'Clean your plate' orders from parents may backfire for kids
Not surprisingly, restrictive behaviors were more common in parents of children who were overweight or obese, while pressure-to-eat behaviors were more common in children who weren't overweight.
"Parents do use high levels of control, such as restriction and pressure to eat," said study author Katie Loth, a registered dietician, doctoral candidate and research assistant at the University of Minnesota in Minneapolis.
"I was surprised at some of the parent behaviors, like feeling that their children should clean their plates and not waste food," Loth said. "In the 1950s, cleaning your plate meant something different. Portion sizes have gotten bigger over time, and if you encourage kids to rely on environmental indicators, like how much food is on their plates or the time of day, they'll lose the ability to rely on internal cues to know whether they're hungry or full."
Results of the study were released online April 22 and will be published in the May print issue of the journal Pediatrics.
As obesity rates among America's adolescents have been rising, researchers have been looking for factors that might be modifiable to help keep teens at a healthy weight. Parental food-related behaviors, whether it's restricting food or encouraging children to eat more, have long been considered a factor in children's weights.
Loth and her colleagues wanted to look at a diverse group of parents and teens to see if parental food behaviors were, in fact, linked to weight status in teens.
Data for the study came from two population-based studies that included parents and teens. One study was conducted in 2010, and the other was done in 2009 to 2010. A total of more than 2,200 teens with an average age of 14.4 were included in the studies, as well as nearly 3,500 parents.
Examples of restrictive behaviors were positive responses to statements such as, "I have to be sure that my child does not eat too many sweets," or "If I did not guide or regulate my child's eating, he or she would eat too much of his or her favorite food."
Examples of pressure-to-eat behaviors were positive responses to statements such as, "My child should always eat all of the food on his or her plate," or, "If my child says, 'I am not hungry,' I try to get him or her to eat anyway."
The researchers found that restrictive food behaviors were more common in parents who had overweight or obese children. Pressure-to-eat behaviors were more common in parents of children who were normal weight.
One expert noted that what is a normal weight has been skewed in recent years.
"There's now so much obesity in the United States that when we see a child who is normal weight, inevitably, a parent will think the child is too skinny," said Dr. Michael Hobaugh, chief of the medical staff at LaRabida Children's Hospital in Chicago. "But if a pediatrician charts that child's height and weight, he or she may even be overweight. There's a wide range of normal, and for many teens it's normal to be slender and gangly. Children aren't supposed to be shaped like linebackers."

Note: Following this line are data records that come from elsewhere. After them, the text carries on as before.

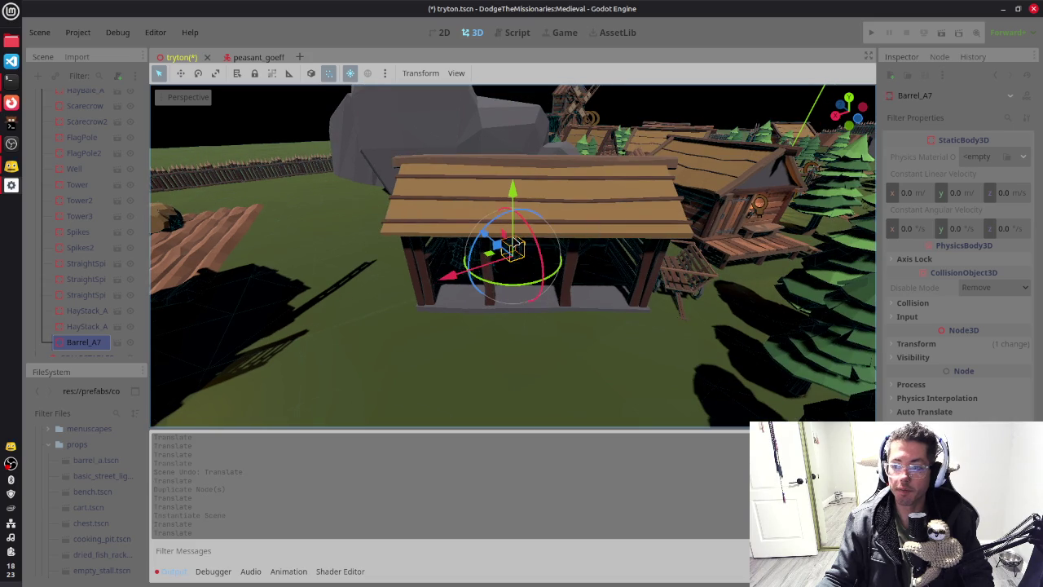
pyautogui.moveTo(488, 262)
pyautogui.mouseDown()
pyautogui.moveTo(495, 316)
pyautogui.moveTo(447, 403)
pyautogui.moveTo(401, 354)
pyautogui.mouseUp()
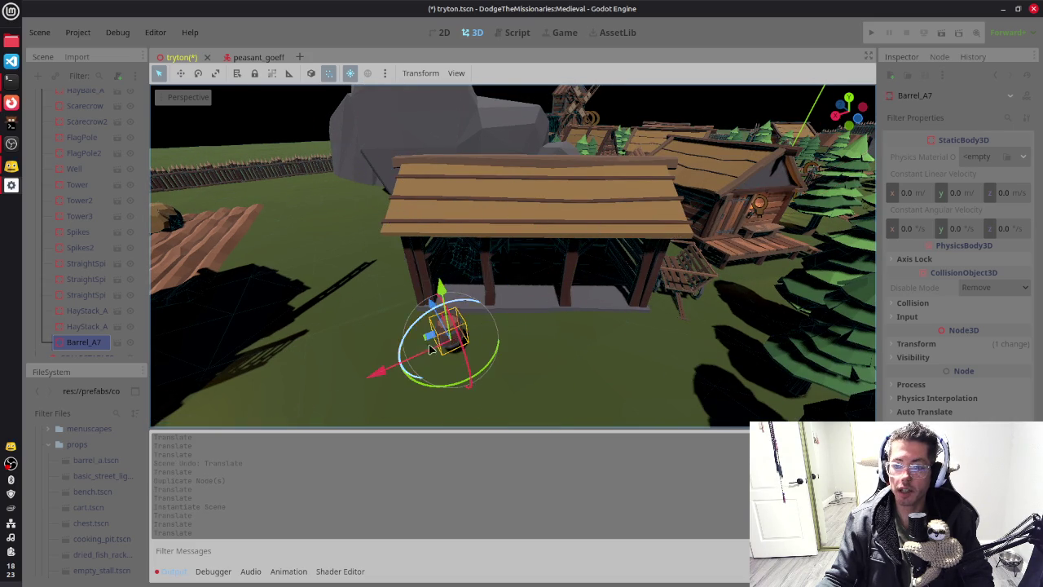
pyautogui.press('f')
pyautogui.scroll(3, 521, 216)
pyautogui.moveTo(513, 210); pyautogui.dragTo(513, 238)
pyautogui.scroll(-2, 615, 242)
# Step: Slide the barrel left across the ground, then nudge it slightly right into its final spot
pyautogui.moveTo(674, 286); pyautogui.dragTo(308, 179)
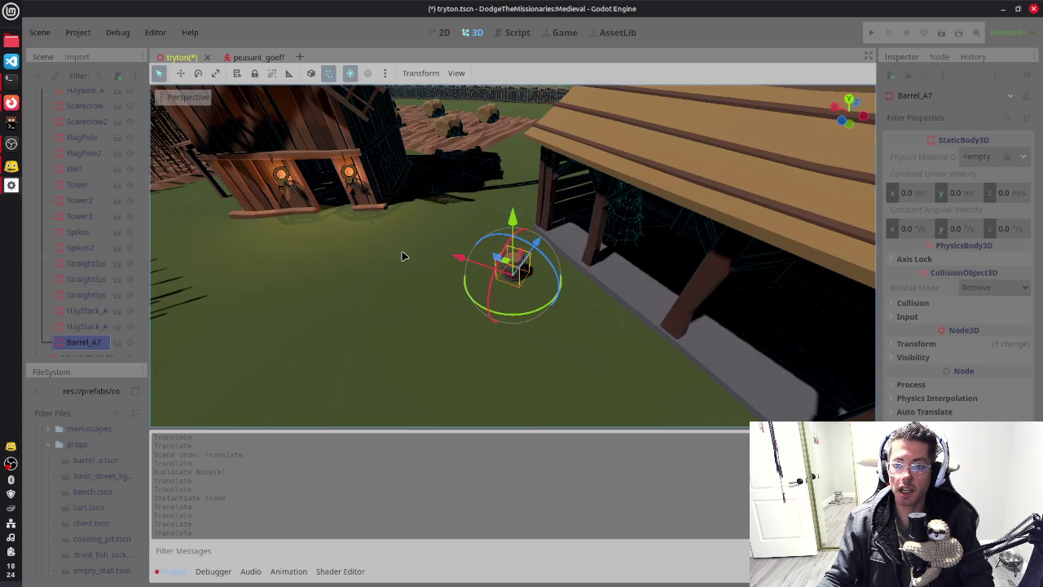
pyautogui.moveTo(513, 267)
pyautogui.mouseDown()
pyautogui.moveTo(329, 207)
pyautogui.moveTo(305, 175)
pyautogui.moveTo(293, 181)
pyautogui.mouseUp()
pyautogui.press('f')
pyautogui.scroll(2, 664, 197)
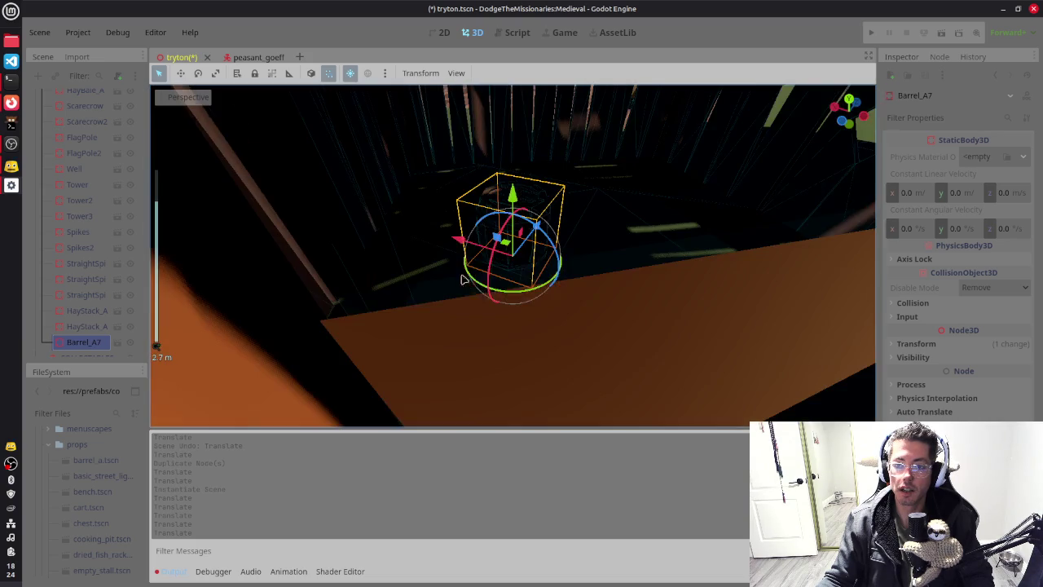
pyautogui.moveTo(664, 197)
pyautogui.mouseDown()
pyautogui.moveTo(579, 216)
pyautogui.moveTo(554, 232)
pyautogui.moveTo(547, 256)
pyautogui.moveTo(559, 240)
pyautogui.moveTo(680, 179)
pyautogui.moveTo(676, 169)
pyautogui.moveTo(675, 186)
pyautogui.mouseUp()
pyautogui.press('f')
pyautogui.scroll(4, 639, 245)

The study also found that fathers were more likely to use pressure-to-eat behaviors, and adolescent boys were more likely to be pressured to eat by their parents than were adolescent girls.
Both Loth and Hobaugh said a better way is for parents to model healthy eating behaviors.

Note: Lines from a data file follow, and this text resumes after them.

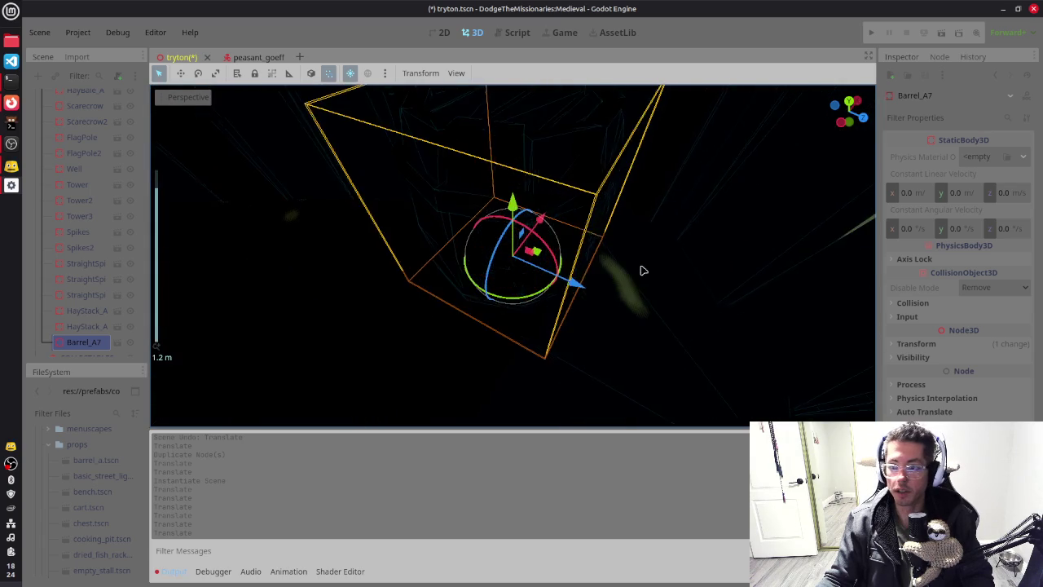
pyautogui.moveTo(635, 215)
pyautogui.mouseDown()
pyautogui.moveTo(682, 193)
pyautogui.moveTo(634, 224)
pyautogui.mouseUp()
pyautogui.scroll(-3, 634, 224)
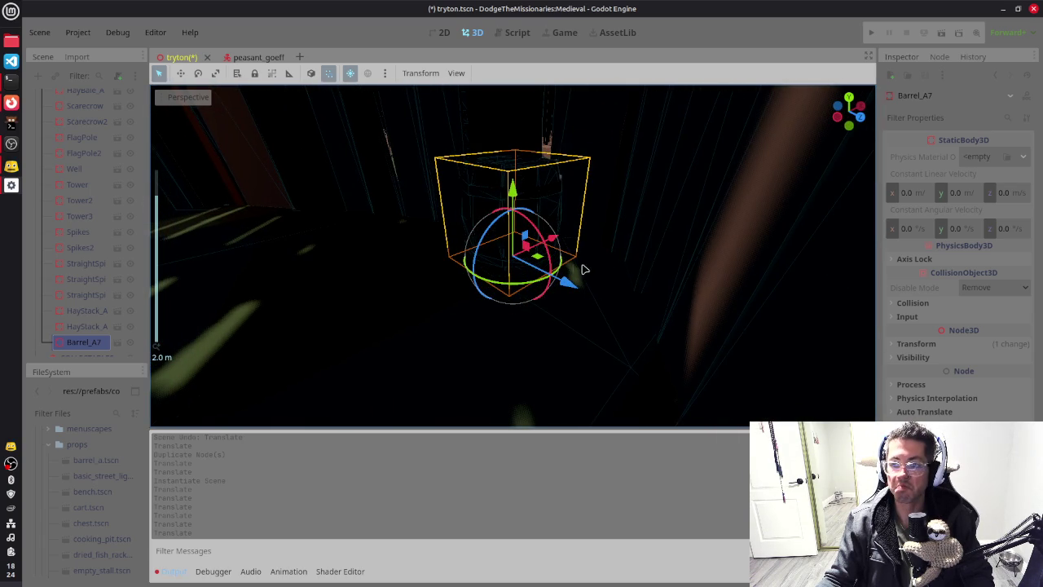
pyautogui.moveTo(536, 261); pyautogui.dragTo(580, 263)
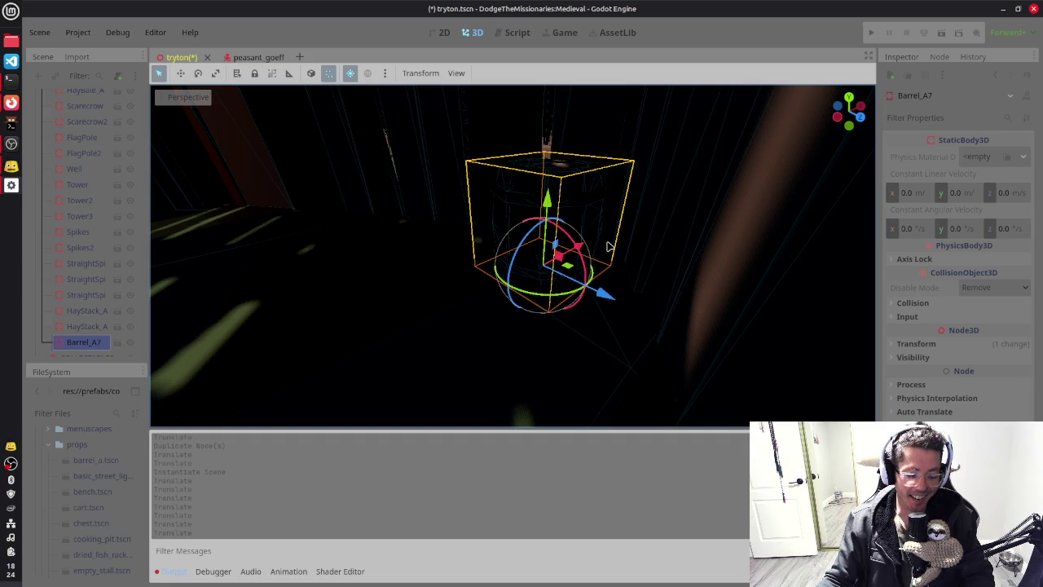
# Step: Duplicate the barrel twice and shift the copies, Barrel_A8 and Barrel_A9, to new ground spots
pyautogui.press('ctrl+d')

"Children will eat like you do. You have to model portion control and good food choices," Hobaugh said. "The whole family needs to make a decision together to increase the amount of fruits and veggies, and to reduce empty calories from drinks."
"Parents need to allow their children to have freedom when eating," Loth added. "Parents can control the types of foods that are on the table, and you can bring lots of healthy food to the table. Then let your child choose how much they want to eat. Let them regulate their own intake."